開成・麻布・筑波大駒場・渋谷幕張…。東京・吉祥寺の進学塾VAMOSは、「入塾テストなし・先着順」で生徒を選抜しないのに有名難関校に続々合格させると話題の塾だ。男女別カリキュラムを取り入れたロジカルで科学的な学習法は、特にエリート父親層から圧倒的な支持を集めている。本連載では、VAMOSの代表である富永雄輔氏の最新刊『男の子の学力の伸ばし方』(ダイヤモンド社)の内容から、子どもの計画・理解・反復・習慣のプロセスを体系化した「男の子の特性」に基づく学習法をお伝えしていく。

男の子の「成長の踊り場」は親次第で「伸びしろ」に変えられる

「できる」と実感させて自己肯定感を膨らませる

 男の子の成長には「踊り場」があると私は考えています。一方で、女の子は順調に一段ずつ階段を上っていきます。だから、小学校の前半は圧倒的に女の子のほうが高いところまで上っているのです。

 踊り場でいつまでも足踏みしている男の子に「そんなことしていたらダメだ」と否定的な言葉を投げつけてはいけません。踊り場での一見ムダな時間は、あとで大きな伸びしろとなる可能性があるからです。

 それに、まだ自己肯定感が醸成されていない幼い男の子に否定的な言葉を投げつけると、それだけで彼らは潰れてしまいます。足踏みしているときには、できることしかやらせないようにしましょう。

 1学年下の算数の問題でも、漢字の書き取りでもいいでしょう。どんな子にも、その子なりにできることはあるのでそこに着目し、繰り返しその問題を解かせます。簡単なことをどんどんやらせて「できる」と実感させると、それが「自分はほかのこともできる」という根拠のない自信につながっていきます。

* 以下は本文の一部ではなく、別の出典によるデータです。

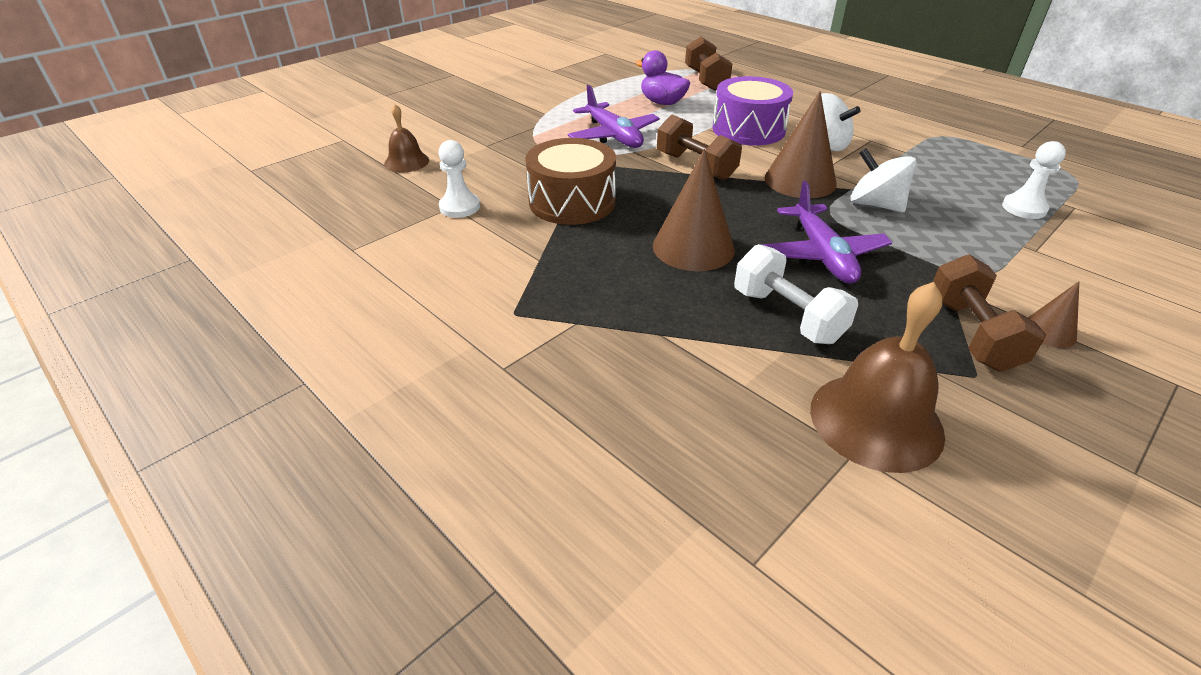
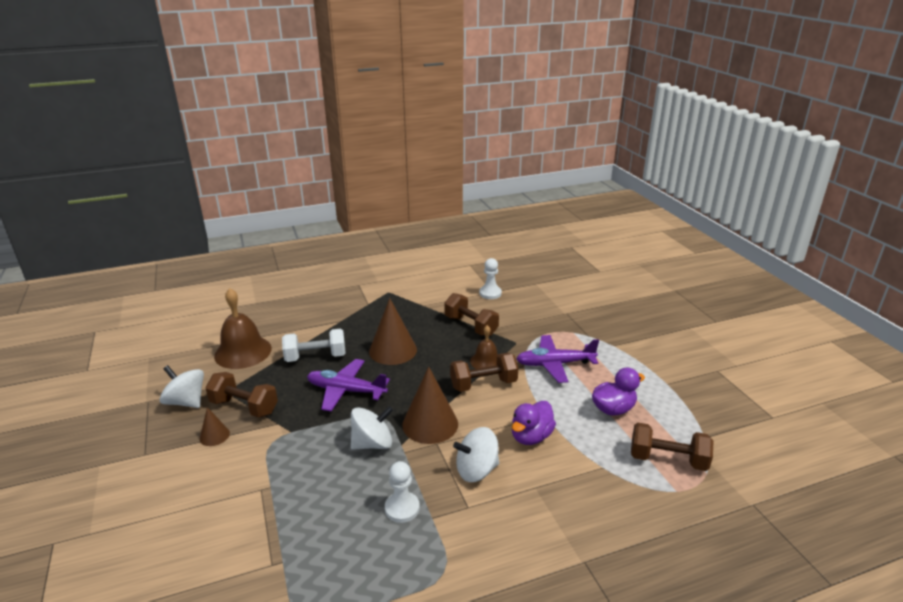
camera: 115 degrees right, 10 degrees down
brown bell [384,104,429,173] -> brown bell moved to [470,325,498,369]
brown drum [525,138,616,225] -> brown dumbbell [444,293,499,336]
purple drum [713,76,793,146] -> purple duck [512,401,556,445]
white pawn [1002,141,1066,219] -> white pawn moved to [385,461,420,523]
none -> white spinning top [160,365,204,408]

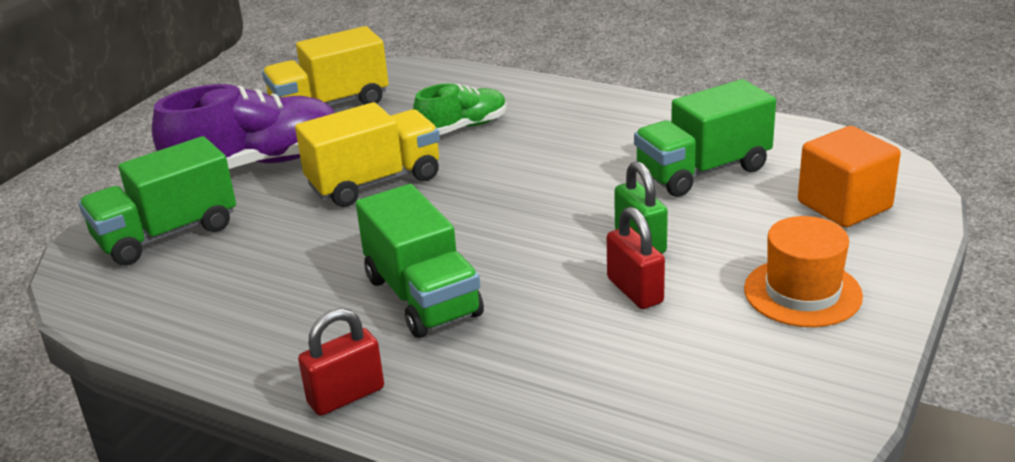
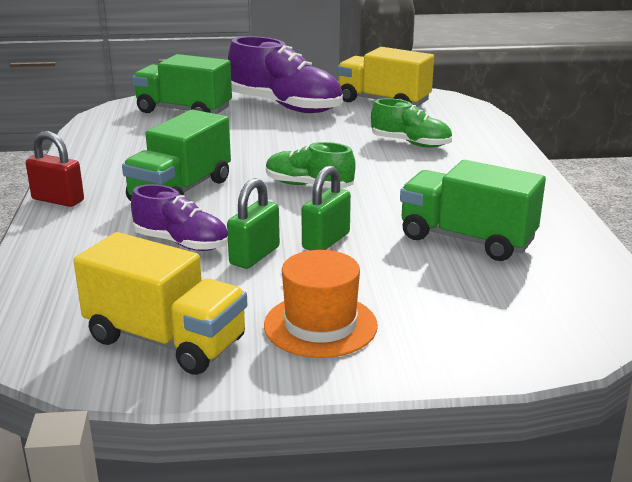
camera: 55 degrees right, 5 degrees down
yellow truck [295,102,440,207] -> yellow truck moved to [73,232,248,375]
red padlock [607,207,665,309] -> green padlock [227,178,280,269]
orange cube [798,126,901,228] -> none
none -> purple shoe [131,184,228,251]
none -> green shoe [266,142,356,189]

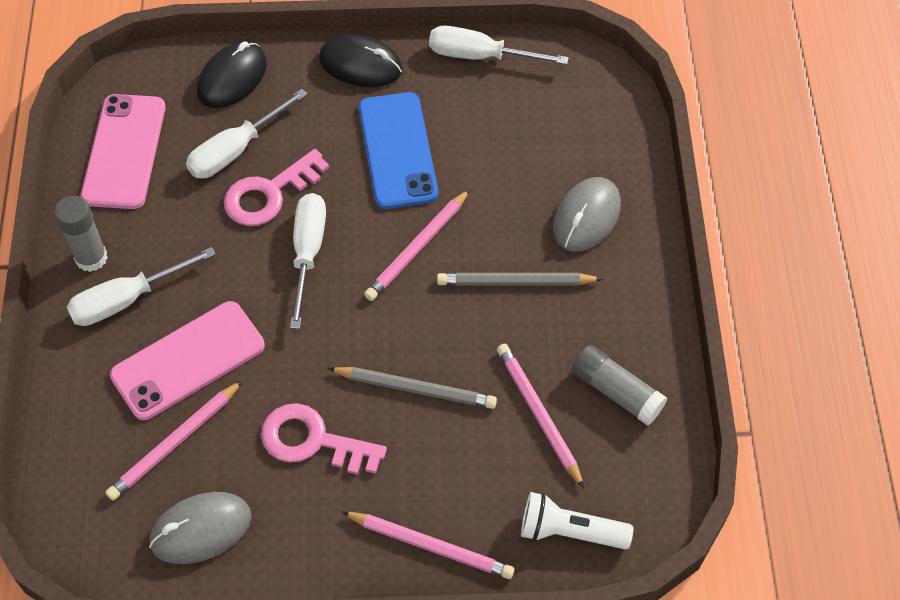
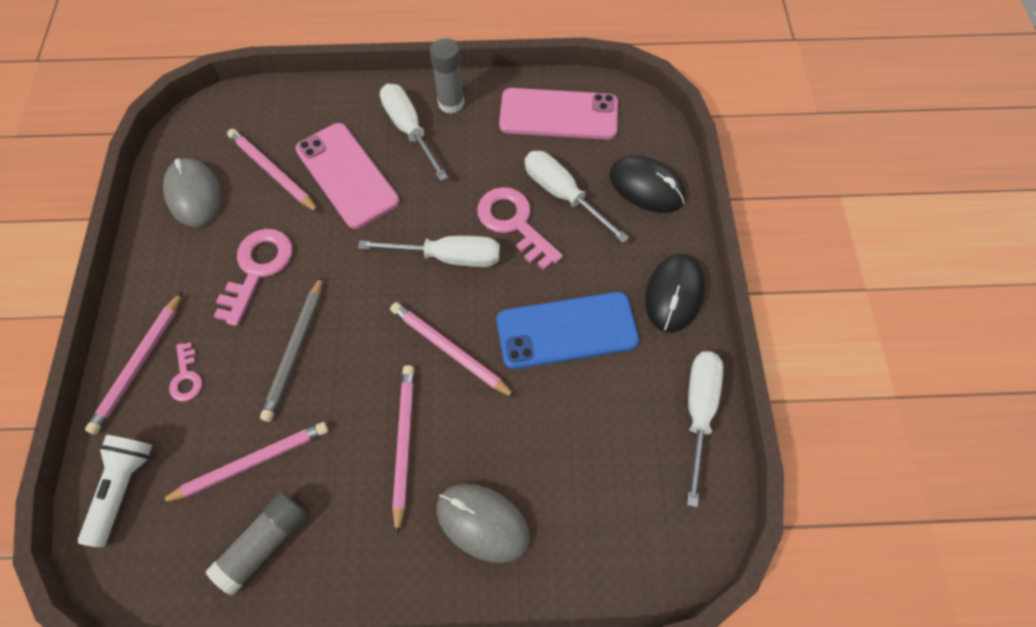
camera: 90 degrees right, 5 degrees up
grey pencil [437,273,603,286] -> pink pencil [392,365,415,535]
none -> pink key [169,342,202,402]

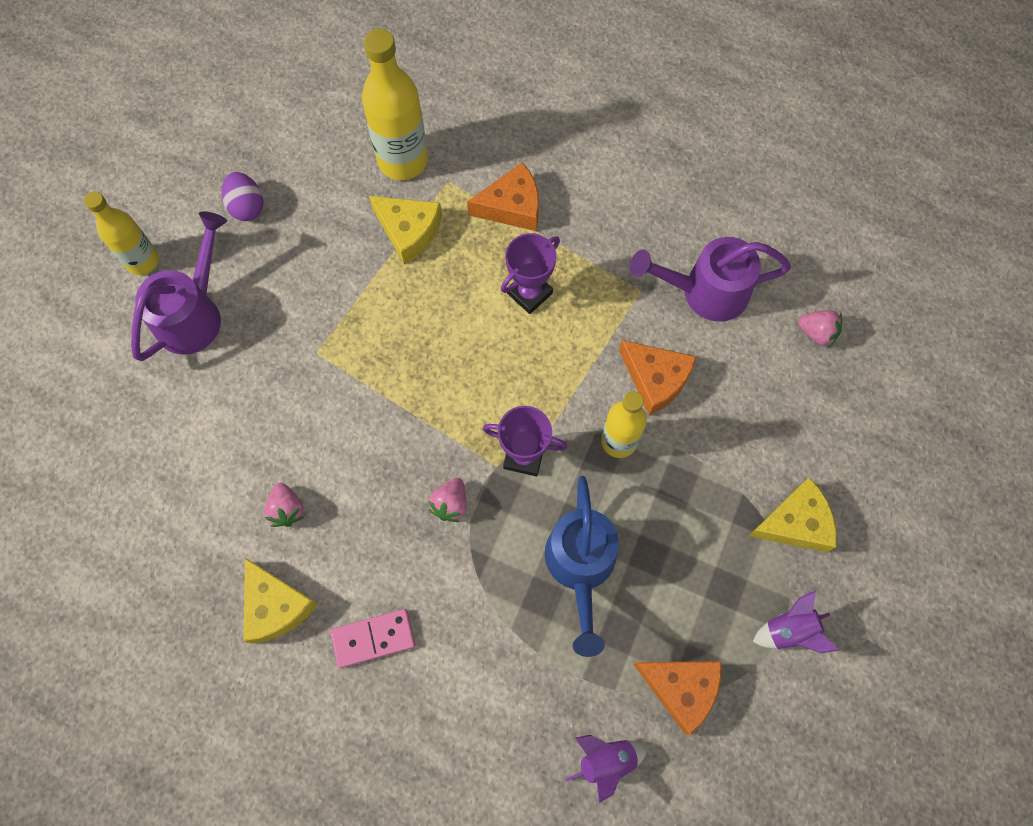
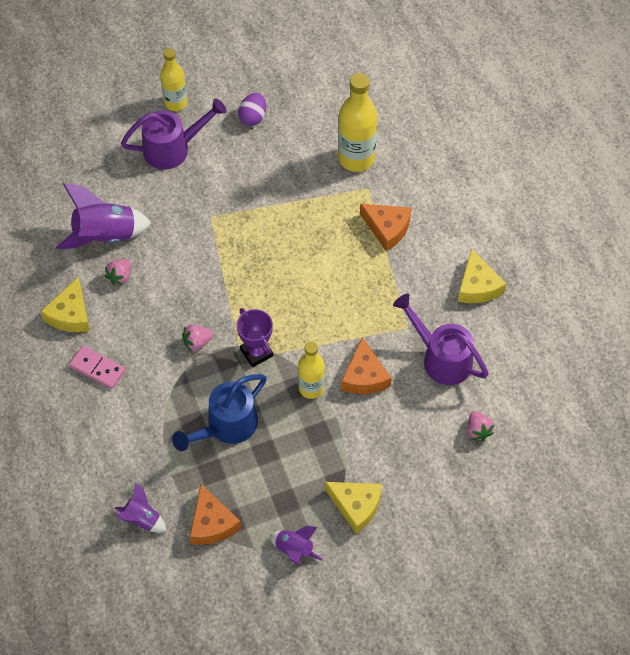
camera: 45 degrees right, 10 degrees down
yellow cheese [369,196,442,264] -> yellow cheese moved to [458,249,506,303]
purple trophy [501,233,560,314] -> none
none -> purple rocket [56,183,151,250]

 同じ問題でも、「できる」と思って挑むのと、自信がないまま向かうのでは結果が違ってきます。とくに、受験本番のテストでは、緊張の中、どんな問題が出てくるかわかりません。それを見たとたんに「いつもできているからできる」と思えるようにしておくことは非常に大事です。

 灘や開成といった難関校出身者が東大に合格しやすいのは、勉強ができるからということのほかに、「俺は東大に行けると思う。だって、これまでもクリアできているんだから」というメンタルの要素も大きいはずです。でも、これも根拠などないのです。いろいろ成功体験を積ませ、そこから自己肯定感を膨らませてあげましょう。

 勉強に限らず、鉄棒や跳び箱、縄跳びでもいいでしょう。これまでできなかった逆上がりができた。5段しか飛べなかった跳び箱で8段がクリアできた。そういった成功体験を手にしたときに、「だったら、なんでもできる」という気にさせてあげると、男の子は面白いように伸びます。